Der Internationale Jagdrat (CIC) in Deutschland und der Deutsche Jagdverband (DJV) widersprechen Lemkes Ansinnen. Ein Einfuhrverbot sei quasi „neokoloniales“ Denken, lautet ihr Argument. „Es ist das Recht souveräner Staaten, ihre eigenen natürlichen Ressourcen nachhaltig zu nutzen“, heißt es in der Pressemitteilung des DJV. „Die Jagd auf spezielle Tierarten wie beispielsweise den Eisbären kann völkerrechtlich verbrieftes Recht indigener Menschen wie der Inuit sein – Importverbote stellen somit eine Verletzung von Menschenrechten dar.“ Laut Jagdverband fließen bis zu 90 Prozent der Einnahmen aus der Jagd in den Schutz von Lebensräumen. Die Einnahmen garantierten Lebensmittelsicherheit und Beschäftigung der lokalen Bevölkerung.
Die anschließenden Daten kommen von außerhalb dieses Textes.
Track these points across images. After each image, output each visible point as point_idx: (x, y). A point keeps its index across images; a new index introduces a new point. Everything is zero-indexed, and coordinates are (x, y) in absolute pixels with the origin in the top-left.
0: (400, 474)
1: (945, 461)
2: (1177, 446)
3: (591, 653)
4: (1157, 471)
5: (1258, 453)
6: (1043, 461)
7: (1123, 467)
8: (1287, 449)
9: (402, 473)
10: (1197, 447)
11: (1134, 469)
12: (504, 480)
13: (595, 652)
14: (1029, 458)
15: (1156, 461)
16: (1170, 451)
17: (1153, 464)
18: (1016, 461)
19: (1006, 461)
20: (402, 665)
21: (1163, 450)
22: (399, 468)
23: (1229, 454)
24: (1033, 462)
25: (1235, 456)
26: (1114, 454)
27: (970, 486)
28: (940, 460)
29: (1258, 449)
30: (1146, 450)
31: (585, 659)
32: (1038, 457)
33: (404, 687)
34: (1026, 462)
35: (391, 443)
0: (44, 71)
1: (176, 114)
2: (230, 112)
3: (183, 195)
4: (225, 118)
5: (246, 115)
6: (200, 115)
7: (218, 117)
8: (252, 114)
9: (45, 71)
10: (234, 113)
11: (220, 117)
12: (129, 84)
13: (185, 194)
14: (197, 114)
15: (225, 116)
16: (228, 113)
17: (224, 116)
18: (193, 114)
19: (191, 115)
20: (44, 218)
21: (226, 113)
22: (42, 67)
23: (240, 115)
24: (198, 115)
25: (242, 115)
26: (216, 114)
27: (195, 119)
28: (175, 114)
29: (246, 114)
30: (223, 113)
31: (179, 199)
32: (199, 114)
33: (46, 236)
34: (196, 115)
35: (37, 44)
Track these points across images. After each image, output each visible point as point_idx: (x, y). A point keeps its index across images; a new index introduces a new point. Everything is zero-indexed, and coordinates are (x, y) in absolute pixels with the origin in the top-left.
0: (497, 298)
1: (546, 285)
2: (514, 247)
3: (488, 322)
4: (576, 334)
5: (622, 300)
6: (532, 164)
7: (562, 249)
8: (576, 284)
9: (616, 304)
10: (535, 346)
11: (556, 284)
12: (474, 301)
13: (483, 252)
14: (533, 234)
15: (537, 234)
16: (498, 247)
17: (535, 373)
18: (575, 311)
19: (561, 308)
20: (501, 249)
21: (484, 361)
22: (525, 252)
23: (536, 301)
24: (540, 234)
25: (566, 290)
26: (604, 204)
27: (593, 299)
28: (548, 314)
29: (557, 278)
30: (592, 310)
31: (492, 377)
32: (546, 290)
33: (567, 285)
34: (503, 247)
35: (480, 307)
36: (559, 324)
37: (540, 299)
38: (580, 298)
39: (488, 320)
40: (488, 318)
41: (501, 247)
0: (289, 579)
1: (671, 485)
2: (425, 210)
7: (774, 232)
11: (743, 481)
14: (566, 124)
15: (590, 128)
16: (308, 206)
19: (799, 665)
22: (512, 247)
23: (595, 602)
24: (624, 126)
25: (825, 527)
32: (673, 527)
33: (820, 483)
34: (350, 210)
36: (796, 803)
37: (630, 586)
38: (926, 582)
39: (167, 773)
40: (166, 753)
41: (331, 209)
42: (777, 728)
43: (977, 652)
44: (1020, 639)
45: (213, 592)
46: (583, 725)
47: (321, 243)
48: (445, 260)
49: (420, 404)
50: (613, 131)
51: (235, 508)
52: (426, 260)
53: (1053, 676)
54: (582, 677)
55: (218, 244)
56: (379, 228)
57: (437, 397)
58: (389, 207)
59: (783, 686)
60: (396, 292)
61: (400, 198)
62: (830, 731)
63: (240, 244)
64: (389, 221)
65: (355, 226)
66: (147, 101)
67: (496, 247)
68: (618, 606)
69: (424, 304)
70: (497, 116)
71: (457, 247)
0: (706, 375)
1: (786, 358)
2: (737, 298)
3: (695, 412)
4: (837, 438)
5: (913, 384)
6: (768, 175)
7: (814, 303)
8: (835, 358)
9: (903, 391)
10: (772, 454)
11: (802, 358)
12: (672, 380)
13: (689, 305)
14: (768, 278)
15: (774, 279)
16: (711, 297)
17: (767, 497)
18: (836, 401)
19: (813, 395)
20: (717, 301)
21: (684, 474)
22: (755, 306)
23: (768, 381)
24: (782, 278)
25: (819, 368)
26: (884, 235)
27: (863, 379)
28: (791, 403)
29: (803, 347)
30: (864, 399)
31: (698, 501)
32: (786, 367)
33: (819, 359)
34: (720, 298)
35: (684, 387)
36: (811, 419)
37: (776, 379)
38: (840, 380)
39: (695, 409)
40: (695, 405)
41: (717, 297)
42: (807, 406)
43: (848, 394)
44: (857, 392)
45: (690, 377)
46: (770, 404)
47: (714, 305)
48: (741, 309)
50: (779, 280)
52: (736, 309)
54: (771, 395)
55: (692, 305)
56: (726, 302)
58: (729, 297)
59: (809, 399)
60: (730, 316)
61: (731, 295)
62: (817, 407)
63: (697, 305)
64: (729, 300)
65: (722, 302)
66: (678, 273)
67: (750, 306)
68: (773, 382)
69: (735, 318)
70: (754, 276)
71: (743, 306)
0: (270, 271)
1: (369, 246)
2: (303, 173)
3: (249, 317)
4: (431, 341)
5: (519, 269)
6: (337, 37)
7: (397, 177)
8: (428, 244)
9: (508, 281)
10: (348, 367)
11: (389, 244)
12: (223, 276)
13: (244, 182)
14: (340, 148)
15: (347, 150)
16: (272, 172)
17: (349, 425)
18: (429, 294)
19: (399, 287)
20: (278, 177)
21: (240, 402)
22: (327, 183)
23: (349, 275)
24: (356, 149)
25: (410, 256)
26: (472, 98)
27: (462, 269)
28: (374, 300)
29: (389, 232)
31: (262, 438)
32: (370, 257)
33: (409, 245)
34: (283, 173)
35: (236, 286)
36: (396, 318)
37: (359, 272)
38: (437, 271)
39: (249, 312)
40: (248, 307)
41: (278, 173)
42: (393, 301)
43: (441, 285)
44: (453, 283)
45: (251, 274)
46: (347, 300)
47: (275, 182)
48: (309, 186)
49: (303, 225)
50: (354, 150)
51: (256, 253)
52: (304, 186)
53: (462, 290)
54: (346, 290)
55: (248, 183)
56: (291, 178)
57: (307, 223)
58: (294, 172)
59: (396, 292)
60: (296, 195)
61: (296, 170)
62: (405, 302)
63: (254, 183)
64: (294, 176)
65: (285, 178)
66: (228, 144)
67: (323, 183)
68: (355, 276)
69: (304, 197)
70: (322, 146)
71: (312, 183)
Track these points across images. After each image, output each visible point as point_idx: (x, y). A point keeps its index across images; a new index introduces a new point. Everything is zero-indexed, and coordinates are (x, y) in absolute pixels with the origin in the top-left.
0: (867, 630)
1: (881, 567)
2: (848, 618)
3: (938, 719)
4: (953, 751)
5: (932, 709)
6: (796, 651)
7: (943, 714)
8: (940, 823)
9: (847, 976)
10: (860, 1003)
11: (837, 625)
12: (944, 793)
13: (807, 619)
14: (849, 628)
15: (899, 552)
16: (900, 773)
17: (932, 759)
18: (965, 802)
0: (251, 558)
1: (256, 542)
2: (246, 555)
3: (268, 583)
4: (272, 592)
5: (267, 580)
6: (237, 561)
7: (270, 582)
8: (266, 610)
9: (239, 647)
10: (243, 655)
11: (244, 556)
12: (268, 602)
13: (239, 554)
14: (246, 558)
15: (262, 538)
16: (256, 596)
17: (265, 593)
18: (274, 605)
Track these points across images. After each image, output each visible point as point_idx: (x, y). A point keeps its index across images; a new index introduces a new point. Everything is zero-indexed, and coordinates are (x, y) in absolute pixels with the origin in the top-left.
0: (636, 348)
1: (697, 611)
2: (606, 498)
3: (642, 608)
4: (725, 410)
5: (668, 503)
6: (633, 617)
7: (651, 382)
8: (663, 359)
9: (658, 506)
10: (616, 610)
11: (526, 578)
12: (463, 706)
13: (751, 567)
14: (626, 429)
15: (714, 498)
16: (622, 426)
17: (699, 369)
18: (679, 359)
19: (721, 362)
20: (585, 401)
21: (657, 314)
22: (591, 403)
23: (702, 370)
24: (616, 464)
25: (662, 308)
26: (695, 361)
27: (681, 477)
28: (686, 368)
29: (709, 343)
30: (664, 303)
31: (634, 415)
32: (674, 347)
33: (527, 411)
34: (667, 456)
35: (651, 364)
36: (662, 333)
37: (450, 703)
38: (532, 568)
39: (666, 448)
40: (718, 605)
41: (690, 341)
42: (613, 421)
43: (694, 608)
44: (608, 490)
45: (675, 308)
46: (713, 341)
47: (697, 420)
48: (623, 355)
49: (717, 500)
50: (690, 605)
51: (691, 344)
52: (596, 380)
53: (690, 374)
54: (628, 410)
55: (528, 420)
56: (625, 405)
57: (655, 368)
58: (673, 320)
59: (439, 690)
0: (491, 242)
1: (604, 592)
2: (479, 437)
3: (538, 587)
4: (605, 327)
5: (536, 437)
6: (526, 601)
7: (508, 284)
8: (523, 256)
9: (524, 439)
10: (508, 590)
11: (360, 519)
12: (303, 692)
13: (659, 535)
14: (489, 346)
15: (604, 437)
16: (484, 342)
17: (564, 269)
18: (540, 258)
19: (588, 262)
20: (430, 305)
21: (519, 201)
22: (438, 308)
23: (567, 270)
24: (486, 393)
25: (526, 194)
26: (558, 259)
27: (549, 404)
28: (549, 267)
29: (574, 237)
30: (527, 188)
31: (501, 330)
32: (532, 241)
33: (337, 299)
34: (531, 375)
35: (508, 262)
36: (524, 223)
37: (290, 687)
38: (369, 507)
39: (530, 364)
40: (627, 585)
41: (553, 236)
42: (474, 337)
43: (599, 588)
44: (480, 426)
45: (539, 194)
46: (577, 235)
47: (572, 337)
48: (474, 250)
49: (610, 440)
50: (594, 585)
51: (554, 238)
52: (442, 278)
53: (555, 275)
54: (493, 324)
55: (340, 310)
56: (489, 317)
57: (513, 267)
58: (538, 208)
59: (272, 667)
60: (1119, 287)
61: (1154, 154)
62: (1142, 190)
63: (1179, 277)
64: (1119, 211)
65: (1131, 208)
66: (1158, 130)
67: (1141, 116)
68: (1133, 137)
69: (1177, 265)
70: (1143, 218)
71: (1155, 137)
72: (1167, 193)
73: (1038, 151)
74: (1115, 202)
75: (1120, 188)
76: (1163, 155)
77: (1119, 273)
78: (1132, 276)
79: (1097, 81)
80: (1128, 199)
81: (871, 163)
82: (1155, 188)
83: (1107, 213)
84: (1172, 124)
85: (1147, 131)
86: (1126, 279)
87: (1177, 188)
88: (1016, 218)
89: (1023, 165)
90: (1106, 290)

Dieser Behauptung widerspricht jedoch eine Ethikfachgruppe der Weltnaturschutzunion IUCN. Neueste Studien zeigten, dass in den meisten afrikanischen Ländern vor allem ausländische Jagdreise­ver­anstalter von der Trophäenjagd profitieren. In zahlreichen Ländern wie Tansania oder Namibia finden die Jagden auch nicht in staatlichen Schutzgebieten statt, sondern auf privatem, umzäunten Farmland – hier profitieren weder die Staatskassen noch die Bevölkerung.